According to him, the country wants to position itself favourably through the Gulf of Guinea security strategy and to take advantage of the security situation in the Middle East by providing a secure and stable alternative
Meanwhile, the Central Bank of Nigeria (CBN) has said it would continue to retain substantial portion of the nation's external reserves in the United States dollar in spite of the downward pressure on the currency in the international market.Deputy Governor, Economic Policy, CBN, Dr. Obadiah Mailafia told financial journalists yesterday in Kaduna that the dollar is still the number one reserve currency in the world, stressing that most nation's crude are derived in dollars.
Specifically, Mailafia who stood in for the CBN Governor, Prof. Charles Soludo at a workshop organized by the apex bank for finance correspondents and Business Editors said CBN's outlook on external reserve currency holding portfolio was to hold on to the dollar and manage it for the long run, adding that penalties are usually paid for moving money from one currency to another.
On the present exchange rate of the naira which stood at N128.31 to one US dollar as at the close of business yesterday, he said CBN's policy was to sustain a stable value which will become strong in a slow and efficient manner.
"With WDAS, there is a market out there for the buying and selling of the currency and what the market determines would not be something that we are uncomfortable with. So we are comfortable with the present rate in the sense that we have stemmed the spiral decline of our national currency.
"As you know, the naira has stabilized.

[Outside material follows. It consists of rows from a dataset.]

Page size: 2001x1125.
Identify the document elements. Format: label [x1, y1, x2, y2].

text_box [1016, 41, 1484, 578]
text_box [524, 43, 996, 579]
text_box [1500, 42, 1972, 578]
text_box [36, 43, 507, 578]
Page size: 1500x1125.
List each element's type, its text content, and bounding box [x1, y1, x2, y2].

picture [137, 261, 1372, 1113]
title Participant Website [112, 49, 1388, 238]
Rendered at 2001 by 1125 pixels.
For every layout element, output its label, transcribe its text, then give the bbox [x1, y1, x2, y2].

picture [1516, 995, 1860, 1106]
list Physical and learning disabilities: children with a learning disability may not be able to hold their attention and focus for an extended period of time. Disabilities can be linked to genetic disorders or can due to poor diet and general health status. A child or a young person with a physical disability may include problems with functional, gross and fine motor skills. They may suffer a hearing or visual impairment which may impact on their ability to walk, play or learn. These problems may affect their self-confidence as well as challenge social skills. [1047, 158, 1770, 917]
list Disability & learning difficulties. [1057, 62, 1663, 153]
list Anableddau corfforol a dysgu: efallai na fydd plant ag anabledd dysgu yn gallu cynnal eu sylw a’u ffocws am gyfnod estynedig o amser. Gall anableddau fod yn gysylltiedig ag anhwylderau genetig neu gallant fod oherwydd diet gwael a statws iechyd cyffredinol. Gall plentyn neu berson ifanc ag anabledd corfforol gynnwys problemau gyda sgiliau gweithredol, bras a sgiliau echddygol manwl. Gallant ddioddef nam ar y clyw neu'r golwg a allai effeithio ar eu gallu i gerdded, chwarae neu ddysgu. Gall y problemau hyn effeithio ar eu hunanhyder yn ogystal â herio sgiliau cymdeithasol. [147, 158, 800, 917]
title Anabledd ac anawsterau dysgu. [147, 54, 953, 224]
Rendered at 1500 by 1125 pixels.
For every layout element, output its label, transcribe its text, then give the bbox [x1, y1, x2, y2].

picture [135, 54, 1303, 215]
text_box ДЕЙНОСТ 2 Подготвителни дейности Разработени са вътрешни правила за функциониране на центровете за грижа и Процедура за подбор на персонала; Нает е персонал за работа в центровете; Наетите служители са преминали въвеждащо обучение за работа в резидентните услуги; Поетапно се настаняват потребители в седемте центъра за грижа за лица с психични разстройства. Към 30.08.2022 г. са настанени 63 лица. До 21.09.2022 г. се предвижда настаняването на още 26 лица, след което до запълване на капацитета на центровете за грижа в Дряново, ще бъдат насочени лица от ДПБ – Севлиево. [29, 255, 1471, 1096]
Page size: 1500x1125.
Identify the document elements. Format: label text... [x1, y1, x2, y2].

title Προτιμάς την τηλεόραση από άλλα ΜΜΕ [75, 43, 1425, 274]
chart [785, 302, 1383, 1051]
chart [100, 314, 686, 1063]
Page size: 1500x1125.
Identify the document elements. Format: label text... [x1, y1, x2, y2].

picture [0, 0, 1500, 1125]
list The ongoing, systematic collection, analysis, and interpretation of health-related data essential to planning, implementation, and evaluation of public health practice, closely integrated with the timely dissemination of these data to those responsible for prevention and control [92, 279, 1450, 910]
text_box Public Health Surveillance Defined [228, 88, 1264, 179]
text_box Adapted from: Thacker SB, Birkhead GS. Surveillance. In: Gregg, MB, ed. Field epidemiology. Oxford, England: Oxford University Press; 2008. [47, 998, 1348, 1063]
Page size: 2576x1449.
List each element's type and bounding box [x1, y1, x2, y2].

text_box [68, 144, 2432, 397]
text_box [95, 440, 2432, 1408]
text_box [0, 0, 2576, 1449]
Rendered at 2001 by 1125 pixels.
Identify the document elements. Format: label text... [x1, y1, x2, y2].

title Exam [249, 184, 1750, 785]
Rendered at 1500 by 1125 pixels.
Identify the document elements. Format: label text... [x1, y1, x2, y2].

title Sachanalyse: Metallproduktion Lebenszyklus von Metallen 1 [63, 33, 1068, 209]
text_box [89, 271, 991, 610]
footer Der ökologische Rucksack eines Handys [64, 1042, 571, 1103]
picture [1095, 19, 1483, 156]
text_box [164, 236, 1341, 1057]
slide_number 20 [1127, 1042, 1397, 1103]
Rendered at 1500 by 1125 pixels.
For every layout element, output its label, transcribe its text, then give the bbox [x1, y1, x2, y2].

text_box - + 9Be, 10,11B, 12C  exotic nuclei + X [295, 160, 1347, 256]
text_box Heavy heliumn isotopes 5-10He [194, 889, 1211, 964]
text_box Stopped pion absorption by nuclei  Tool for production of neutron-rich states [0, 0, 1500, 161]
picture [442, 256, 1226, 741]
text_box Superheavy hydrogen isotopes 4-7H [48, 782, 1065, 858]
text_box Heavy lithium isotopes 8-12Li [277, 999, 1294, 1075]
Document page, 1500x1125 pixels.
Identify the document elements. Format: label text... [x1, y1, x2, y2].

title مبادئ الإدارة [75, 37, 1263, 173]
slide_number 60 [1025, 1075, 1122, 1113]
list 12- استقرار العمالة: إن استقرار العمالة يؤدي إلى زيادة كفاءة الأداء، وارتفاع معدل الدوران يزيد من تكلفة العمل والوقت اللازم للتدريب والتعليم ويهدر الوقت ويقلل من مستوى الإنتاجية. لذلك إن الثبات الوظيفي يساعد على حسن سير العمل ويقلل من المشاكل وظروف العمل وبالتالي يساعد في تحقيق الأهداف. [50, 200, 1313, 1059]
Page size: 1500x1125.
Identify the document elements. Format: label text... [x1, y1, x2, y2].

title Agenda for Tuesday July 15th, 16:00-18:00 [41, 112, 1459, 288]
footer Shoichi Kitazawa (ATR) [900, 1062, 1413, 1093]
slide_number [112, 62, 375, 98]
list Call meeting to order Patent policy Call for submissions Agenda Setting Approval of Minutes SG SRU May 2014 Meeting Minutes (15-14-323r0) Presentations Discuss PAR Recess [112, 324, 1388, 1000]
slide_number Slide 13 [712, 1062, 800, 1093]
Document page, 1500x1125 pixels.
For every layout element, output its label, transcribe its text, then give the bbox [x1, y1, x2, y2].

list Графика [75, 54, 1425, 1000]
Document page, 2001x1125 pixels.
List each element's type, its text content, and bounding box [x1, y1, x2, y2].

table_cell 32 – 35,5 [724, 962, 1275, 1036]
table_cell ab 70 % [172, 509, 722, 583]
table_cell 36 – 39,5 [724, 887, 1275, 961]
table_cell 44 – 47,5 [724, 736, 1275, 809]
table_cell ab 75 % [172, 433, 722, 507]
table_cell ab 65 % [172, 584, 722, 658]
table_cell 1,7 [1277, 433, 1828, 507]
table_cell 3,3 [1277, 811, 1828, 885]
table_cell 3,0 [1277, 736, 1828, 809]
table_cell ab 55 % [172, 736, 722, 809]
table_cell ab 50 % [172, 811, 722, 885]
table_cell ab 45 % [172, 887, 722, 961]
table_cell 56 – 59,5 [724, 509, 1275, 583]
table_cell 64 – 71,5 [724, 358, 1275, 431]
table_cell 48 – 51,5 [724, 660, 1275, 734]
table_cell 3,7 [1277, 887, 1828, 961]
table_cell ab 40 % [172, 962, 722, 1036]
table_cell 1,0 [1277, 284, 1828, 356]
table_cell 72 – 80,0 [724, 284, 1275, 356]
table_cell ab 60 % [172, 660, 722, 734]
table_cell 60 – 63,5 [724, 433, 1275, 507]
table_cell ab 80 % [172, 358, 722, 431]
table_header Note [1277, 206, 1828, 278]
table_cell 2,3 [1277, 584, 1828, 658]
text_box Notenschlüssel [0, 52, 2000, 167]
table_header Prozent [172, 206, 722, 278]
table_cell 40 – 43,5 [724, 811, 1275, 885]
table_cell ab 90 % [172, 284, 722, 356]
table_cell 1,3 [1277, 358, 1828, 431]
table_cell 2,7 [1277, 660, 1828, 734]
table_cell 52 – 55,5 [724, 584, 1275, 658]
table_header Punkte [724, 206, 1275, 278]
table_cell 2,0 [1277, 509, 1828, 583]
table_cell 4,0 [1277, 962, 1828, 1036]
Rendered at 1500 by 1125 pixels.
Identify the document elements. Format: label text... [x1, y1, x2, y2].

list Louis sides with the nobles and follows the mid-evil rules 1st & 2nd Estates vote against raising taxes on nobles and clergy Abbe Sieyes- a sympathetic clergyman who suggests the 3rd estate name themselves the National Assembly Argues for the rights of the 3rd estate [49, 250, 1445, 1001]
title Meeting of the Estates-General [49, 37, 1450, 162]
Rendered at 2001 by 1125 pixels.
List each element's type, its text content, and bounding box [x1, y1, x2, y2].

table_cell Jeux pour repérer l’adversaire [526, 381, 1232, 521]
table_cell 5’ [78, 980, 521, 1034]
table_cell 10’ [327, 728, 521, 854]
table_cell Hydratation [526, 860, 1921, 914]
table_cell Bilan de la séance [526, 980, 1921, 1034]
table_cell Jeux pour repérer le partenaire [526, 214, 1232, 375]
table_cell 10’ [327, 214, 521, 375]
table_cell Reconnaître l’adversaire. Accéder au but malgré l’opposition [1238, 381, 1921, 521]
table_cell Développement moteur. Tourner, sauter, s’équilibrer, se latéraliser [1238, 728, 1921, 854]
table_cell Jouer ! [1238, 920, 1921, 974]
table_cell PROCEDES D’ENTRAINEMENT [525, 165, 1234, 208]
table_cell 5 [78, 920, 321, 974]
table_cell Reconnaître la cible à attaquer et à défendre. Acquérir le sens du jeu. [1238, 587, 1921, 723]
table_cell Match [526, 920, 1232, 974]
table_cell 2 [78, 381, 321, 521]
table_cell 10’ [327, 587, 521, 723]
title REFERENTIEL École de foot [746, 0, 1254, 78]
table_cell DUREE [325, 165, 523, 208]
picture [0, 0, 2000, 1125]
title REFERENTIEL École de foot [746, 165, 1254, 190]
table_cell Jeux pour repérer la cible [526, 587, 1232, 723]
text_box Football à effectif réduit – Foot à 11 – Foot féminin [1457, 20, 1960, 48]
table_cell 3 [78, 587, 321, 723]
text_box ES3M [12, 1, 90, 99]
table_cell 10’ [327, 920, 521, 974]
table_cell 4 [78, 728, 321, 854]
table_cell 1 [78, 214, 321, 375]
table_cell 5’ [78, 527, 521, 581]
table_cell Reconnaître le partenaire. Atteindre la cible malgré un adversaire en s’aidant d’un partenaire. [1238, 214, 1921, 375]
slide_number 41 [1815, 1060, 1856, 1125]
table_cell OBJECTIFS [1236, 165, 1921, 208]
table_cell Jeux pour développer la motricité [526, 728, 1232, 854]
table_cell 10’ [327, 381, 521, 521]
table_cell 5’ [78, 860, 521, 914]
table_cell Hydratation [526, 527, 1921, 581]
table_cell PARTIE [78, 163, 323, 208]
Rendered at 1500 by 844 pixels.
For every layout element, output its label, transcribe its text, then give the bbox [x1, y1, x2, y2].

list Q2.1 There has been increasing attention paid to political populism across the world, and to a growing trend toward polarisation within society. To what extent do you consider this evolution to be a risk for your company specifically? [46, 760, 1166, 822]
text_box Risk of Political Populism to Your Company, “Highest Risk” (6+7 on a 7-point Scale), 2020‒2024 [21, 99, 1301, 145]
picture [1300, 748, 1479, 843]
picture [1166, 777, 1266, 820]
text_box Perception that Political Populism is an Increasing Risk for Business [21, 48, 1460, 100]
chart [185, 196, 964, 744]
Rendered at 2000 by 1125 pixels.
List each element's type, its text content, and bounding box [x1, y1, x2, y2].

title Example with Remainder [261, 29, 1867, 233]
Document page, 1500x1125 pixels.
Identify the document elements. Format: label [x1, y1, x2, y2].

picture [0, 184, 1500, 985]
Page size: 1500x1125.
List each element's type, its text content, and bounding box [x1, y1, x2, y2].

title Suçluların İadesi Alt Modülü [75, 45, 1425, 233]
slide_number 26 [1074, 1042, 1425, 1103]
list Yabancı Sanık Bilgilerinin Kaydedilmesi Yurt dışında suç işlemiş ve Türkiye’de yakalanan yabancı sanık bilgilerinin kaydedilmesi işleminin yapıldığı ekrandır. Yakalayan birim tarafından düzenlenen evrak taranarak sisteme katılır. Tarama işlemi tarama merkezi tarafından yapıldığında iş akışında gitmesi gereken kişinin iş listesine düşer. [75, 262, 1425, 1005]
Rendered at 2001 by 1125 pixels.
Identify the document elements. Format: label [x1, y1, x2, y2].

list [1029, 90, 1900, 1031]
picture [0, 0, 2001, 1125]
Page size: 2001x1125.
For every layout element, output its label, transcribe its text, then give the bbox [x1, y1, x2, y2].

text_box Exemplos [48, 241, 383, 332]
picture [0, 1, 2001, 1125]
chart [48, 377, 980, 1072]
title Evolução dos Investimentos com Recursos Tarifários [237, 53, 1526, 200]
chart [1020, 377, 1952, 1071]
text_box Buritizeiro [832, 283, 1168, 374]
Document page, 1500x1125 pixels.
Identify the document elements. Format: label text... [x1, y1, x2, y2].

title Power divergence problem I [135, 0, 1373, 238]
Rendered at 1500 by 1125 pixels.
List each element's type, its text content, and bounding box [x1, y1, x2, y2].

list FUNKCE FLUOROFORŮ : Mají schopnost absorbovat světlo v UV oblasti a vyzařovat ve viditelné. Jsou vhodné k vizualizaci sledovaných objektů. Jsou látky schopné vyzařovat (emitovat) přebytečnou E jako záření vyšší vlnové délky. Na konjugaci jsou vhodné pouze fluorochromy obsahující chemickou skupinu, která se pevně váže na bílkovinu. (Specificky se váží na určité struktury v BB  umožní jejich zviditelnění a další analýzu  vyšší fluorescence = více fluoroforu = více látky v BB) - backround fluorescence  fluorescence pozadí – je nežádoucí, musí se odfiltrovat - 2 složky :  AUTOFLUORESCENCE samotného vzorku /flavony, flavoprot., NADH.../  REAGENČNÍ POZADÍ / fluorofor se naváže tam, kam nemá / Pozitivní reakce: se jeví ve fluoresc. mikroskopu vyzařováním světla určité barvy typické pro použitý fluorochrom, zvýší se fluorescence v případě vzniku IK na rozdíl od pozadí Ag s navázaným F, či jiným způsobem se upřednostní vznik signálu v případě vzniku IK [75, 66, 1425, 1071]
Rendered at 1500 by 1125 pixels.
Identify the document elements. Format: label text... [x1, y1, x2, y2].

It has appreciated somewhat but we want to be sure that we have a stable currency. We don't want a situation where there is an extremely rapid appreciation and then when global oil prices slow down, there would be a decline. That kind of yo-yo situation of rise and fall, I don't think it is good for an economy.
"So we want a stable currency that fulfils the need of this economy. And if you have too much appreciation, of course, it will damage your exports. We want to encourage export diversification and you would agree with me that the way to do so is not just to allow the currency to appreciate the way that it wants. I know that some of our partners want this to happen but I can assure you that it will not be good for the long term interest of this economy," he emphasised.
Commenting against the backdrop of calls to appreciate the naira in view of the nation's huge external reserves of $38 billion as at July, which could finance 20 months imports, he said such a move would be harmful to the non-oil productive sectors of the economy.
Earlier, while declaring open the seminar, Soludo said the apex bank has reviewed the operations of foreign exchange market since the introduction of Wholesale Dutch Auction System (WDAS) in February 2006 and noted that the desired major objective has been achieved through market efficiency and convergence of inter-bank and official rates for the first time in the last 20 years.
"The full liberalisation of the forex market and tight monetary policy led to the convergence of rates in all markets and easy access to forex by end-users. It has helped to keep price inflation in check and reduced cost for producers and consumers while the parallel appreciated (the first in 20 years.)," he stressed.
He said the WDAS has removed the 20 per cent premium hitherto enjoyed by operators of the market who engage in round-tripping to take advantage of the differentials in the official and parallel markets.
According to him, "From the operations of the forex market, it is evident that the major objective of WDAS, namely greater efficiency of the forex market and convergence of inter-bank and official exchange rates had been achieved. Both inter-bank and official rates have converged for the first time in the last 20 years.